New to Seoul but feel like “home”

As an exchange student, moving to a new country can be both exciting and nerve-wracking. Everything is new, from the culture to the language, and it can take some time to adjust. However, I did find some similarities between UoA and SKKU, which gave me a little comfort and ease for adjusting and settling in.

New to Seoul

The first thing I had to do was adjust to my new living situation. I had to find my way around a new city, learn how to use public transportation, find my lecture rooms etc., and if you ask me about the biggest help we can get when we do all of these, I’d like to nominate the flatmates/roommates for the best helpers.

The alley from my place to SKKU

For the first couple of days after my arrival, I probably asked my flatmates twenty questions a day (a bit annoying I know), but please don’t feel embarrassed! One of my flatmates told me when she first got here, there was also a nice senior that helped her to live comfortably in Seoul, so this is a generation-to-generation tradition, and I’m sure most people would love to help because everyone has been there! Therefore, I was basically a “shadow” of my flatmates – I would follow them to the grocery store, convenience store, supermarket, bakery, metro, campus, and so on where they taught me the basic Korean conversation to use in these scenarios, how to deal with different situations, and told me the shortcuts in the campus for going to lectures.
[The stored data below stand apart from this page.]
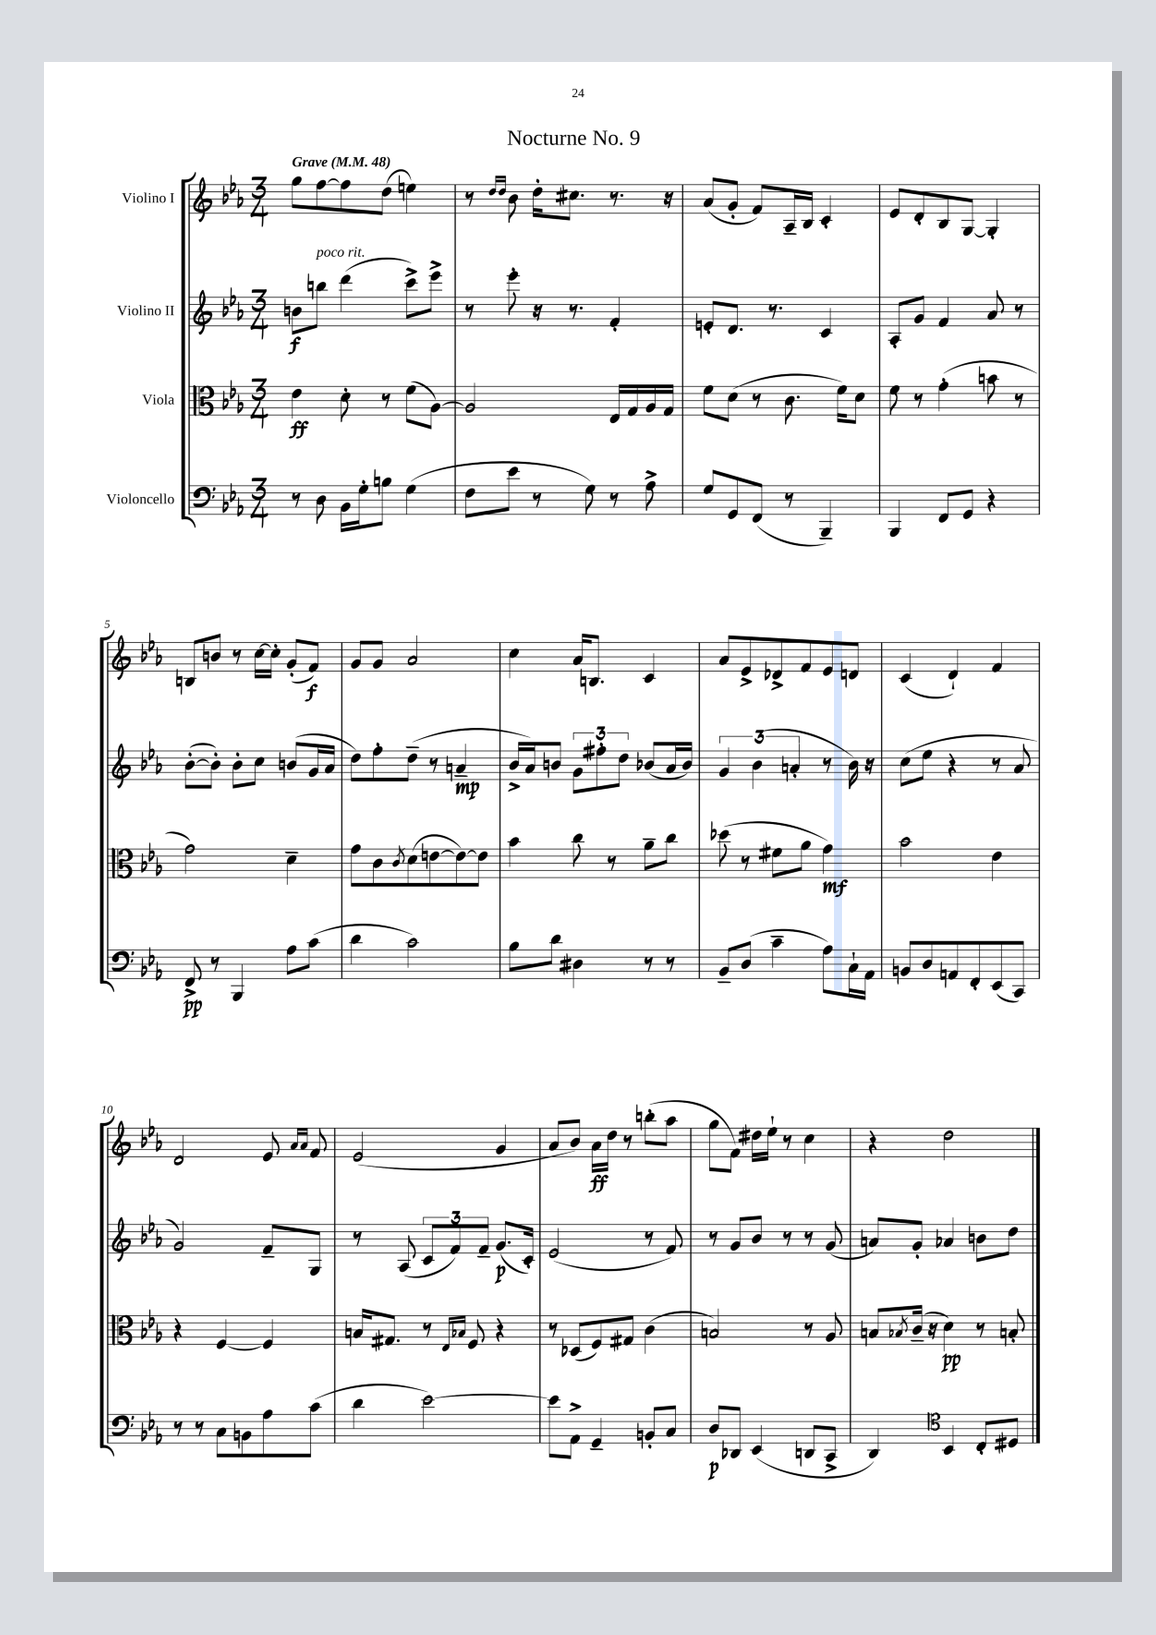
\header { title = "Nocturne No. 9" }
<<
\new StaffGroup <<
\new Staff = "s0" \with { instrumentName = "Violino I" } {
    \clef treble \key ees \major \numericTimeSignature \time 3/4 \tempo "Grave" 4 = 48
    g''8 f''8~ f''8 d''8( e''4) |
    r8 \grace { d''16 d''16 } bes'8 d''16-. cis''8. r8. r16 |
    aes'8( g'8-. f'8) aes16-- bes16 c'4-. |
    ees'8 d'8-. bes8 g8~ g4-. |
    b8 b'8 r8 c''16~ c''16-. g'8-.( f'8\f) |
    g'8 g'8 aes'2 |
    c''4 aes'16 b8. c'4 |
    aes'8 ees'8-> des'8-> f'8 ees'8 d'8 |
    c'4( d'4-!) f'4 |
    d'2 ees'8 \grace { aes'16 aes'16 } f'8 |
    ees'2( g'4 |
    aes'8 bes'8) aes'16\ff d''16 r8 b''8-.( aes''8 |
    g''8 f'8) dis''16 ees''16-! r8 c''4 |
    r4 d''2 \bar "|." |
}
\new Staff = "s1" \with { instrumentName = "Violino II" } {
    \clef treble \key ees \major \numericTimeSignature \time 3/4
    b'8\f b''8^\markup { \italic "poco rit." } d'''4( c'''8->) ees'''8-> |
    r8 ees'''8-. r16 r8. f'4-. |
    e'8-. d'8. r8. c'4 |
    aes8-. g'8 f'4 aes'8 r8 |
    bes'8~-.( bes'8-.) bes'8-. c''8 b'8( g'16 aes'16 |
    d''8) f''8-. d''8--( r8 a'4--\mp |
    bes'16-> aes'16) b'8 \tuplet 3/2 { g'8 fis''8-. d''8 } bes'8( aes'16 bes'16) |
    \tuplet 3/2 { g'4 bes'4( a'4-. } r8 bes'16) r16 |
    c''8( ees''8 r4 r8 aes'8 |
    g'2) f'8-- g8 |
    r8 aes8( \tuplet 3/2 { c'8 f'8) f'8-- } g'8.\p( c'16-.) |
    ees'2( r8 f'8) |
    r8 g'8 bes'8 r8 r8 g'8( |
    a'8) g'8-. aes'4 b'8 d''8 \bar "|." |
}
\new Staff = "s2" \with { instrumentName = "Viola" } {
    \clef alto \key ees \major \numericTimeSignature \time 3/4
    ees'4\ff d'8-. r8 f'8( aes8~) |
    aes2 ees16 g16 aes16 g16 |
    f'8 d'8( r8 c'8. f'16) d'8 |
    f'8 r8 g'4-.( b'8 r8 |
    g'2) d'4-- |
    g'8 c'8 \acciaccatura { c'8 } d'8( e'8~ e'8~) e'8 |
    bes'4 c''8 r8 aes'8-- c''8 |
    des''8( r8 fis'8 aes'8 g'4\mf) |
    bes'2 ees'4 |
    r4 f4~ f4 |
    b16 gis8. r8 \grace { ees16 bes16 } f8 r4 |
    r8 des8( f8) gis8 c'4( |
    b2) r8 aes8 |
    b8 \acciaccatura { bes8 } c'16--( r16 d'4\pp) r8 b8-. \bar "|." |
}
\new Staff = "s3" \with { instrumentName = "Violoncello" } {
    \clef bass \key ees \major \numericTimeSignature \time 3/4
    r8 d8 bes,16 g16-. b8 g4( |
    f8 ees'8 r8 g8) r8 aes8-> |
    g8 g,8 f,8( r8 bes,,4--) |
    bes,,4 f,8 g,8 r4 |
    f,8->\pp r8 bes,,4 aes8 c'8( |
    d'4 c'2) |
    bes8 d'8 dis4 r8 r8 |
    bes,8-- d8( c'4-- aes8) c16-! aes,16 |
    b,8 d8 a,8 f,8-. ees,8( c,8) |
    r8 r8 c8 b,8 aes8 c'8( |
    d'4 ees'2~) |
    ees'8 aes,8-> g,4-- b,8-. c8 |
    d8\p des,8 ees,4( d,8 c,8-> |
    d,4) \clef tenor bes,4 c8-. dis8 \bar "|." |
}
>>
>>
Nevertheless, if your flatmates/roommates are also new to the country like you, don’t worry! It is always a great experience to explore the city with some new friends who carry the same curiosity as you, which is what I exactly did when I first went to New Zealand as an international student. I will never forget the sense of achievement when my friend and I figured something out on our own, and it is also less anxious to have someone by your side when you encounter some problems.

Feels like “home”

Adjusting to a new academic environment can be both exciting and challenging, and SKKU is such a vibrant university where the history (since 1398!) and architecture are incredibly rich.

I spent time walking around the campus, checking out the libraries, cafes, and sports facilities, and the first thing I experienced was – “I’m so tired!”. The whole campus is located on a small hill and as I walked along the steep roads, I suddenly had an illusion – “Am I walking on the Liverpool St/Wakefield St/East Wellesley St or am I in SKKU???”

The main and steep road to each building
Another steep road to the “hill” top

Another thing I found familiar with UoA is the learning system SKKU use which is called LearningX. When I first opened it, I was like “OK I’ll still call it Canvas.” The distribution is exactly the same as Canvas such as the “Modules”, “Announcements”, “Discussions” etc. Therefore, it makes it a lot easier for me to access, organise the learning materials, and make study plans accordingly because it could be stressful or anxious if I miss out on some information from the professors.

The dashboard of LearningX

In conclusion, my first two weeks as an exchange student in Seoul were a mix of excitement, adjustment, and exploration. I had to adapt to a new environment, but I found that the experience was incredibly rewarding. I would encourage anyone considering studying here at SKKU to take the leap and embrace the new experiences that come with it.